The data dark ages

David Kernohan

Deputy Editor

by David Kernohan

staff

21/10/14

David Kernohan is Deputy Editor of Wonkhe

What’s going on?

With so much of our understanding of social policy issues coming through survey data, problems like these feel almost existential in scope. Online survey tools have made it easier to design and conduct surveys – and often design in the kind of good survey development practices that used to be the domain of specialists. Theoretically, it should be easier to run good quality surveys than ever before – certainly we see more of them (we even run them ourselves).

Is it simply a matter of survey fatigue? Or are people less likely to (less willing to?) give information to researchers for reasons of trust?

In our world of higher education, we have recently seen the Graduate Outcomes response rate drop below 50 per cent for the first time, casting doubt as to its suitability as a regulatory measure. The survey still has accredited official statistics status, and there has been important work done on understanding the impact of non-response bias – but it is a concerning trend. The national student survey (NSS) is an outlier here – it has a 72 per cent response rate last time round (so you can be fairly confident in validity right down to course level), but it does enjoy an unusually good level of survey population awareness even despite the removal of a requirement for providers to promote the survey to students. And of course, many of the more egregious issues with HESA Student have been founded on student characteristics – the kind of thing gathered during enrollment or entry surveys.

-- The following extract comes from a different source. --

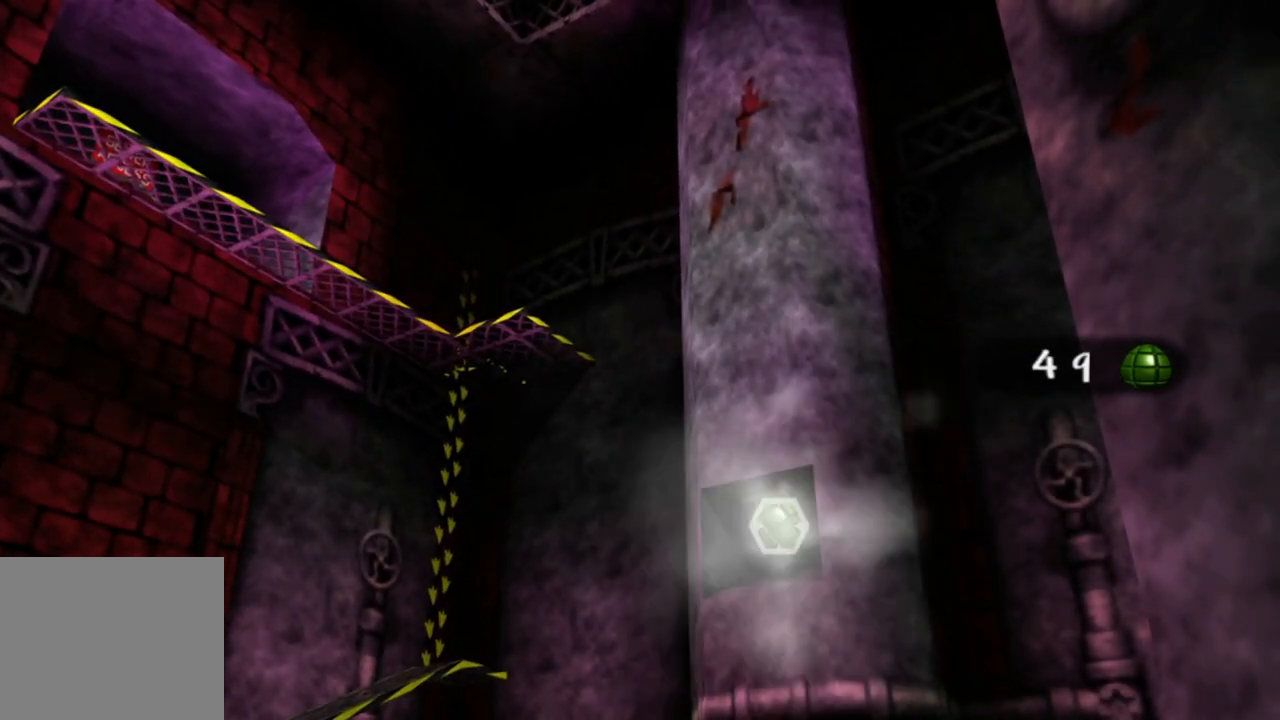
{"buttons": [], "left_stick": "down-right", "right_stick": "center", "events": []}
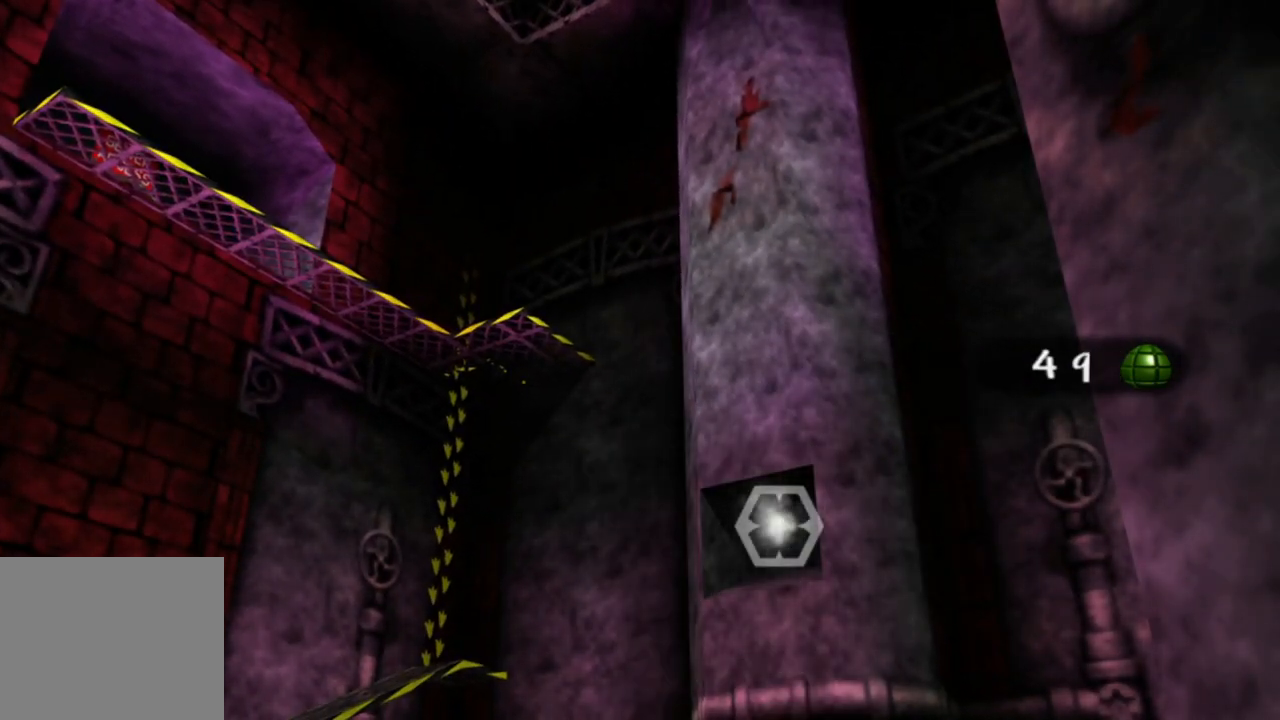
{"buttons": [], "left_stick": "center", "right_stick": "center", "events": [[350, "Y", "down"], [450, "Y", "up"], [483, "left_stick", "center"]]}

A survey of the literature

There is a literature on survey response rates in published research. A meta-analysis by Wu et al (Computers in Human Behavior, 2022) found that, at this point, the average online survey result was 44.1 per cent – finding benefits for using (as NSS does) a clearly defined and refined population, pre-contacting participants, and using reminders. A smaller study by Diaker et al (Journal of Survey Statistics and Methodology, 2020) found that, in general, online surveys yield lower response rates (on average, 12 percentage point lower) than other approaches.

Interestingly, Holton et al (Human Relations, 2022) show an increase in response rates over time in a sample of 1014 journals, and do not find a statistically significant difference linked to survey modes.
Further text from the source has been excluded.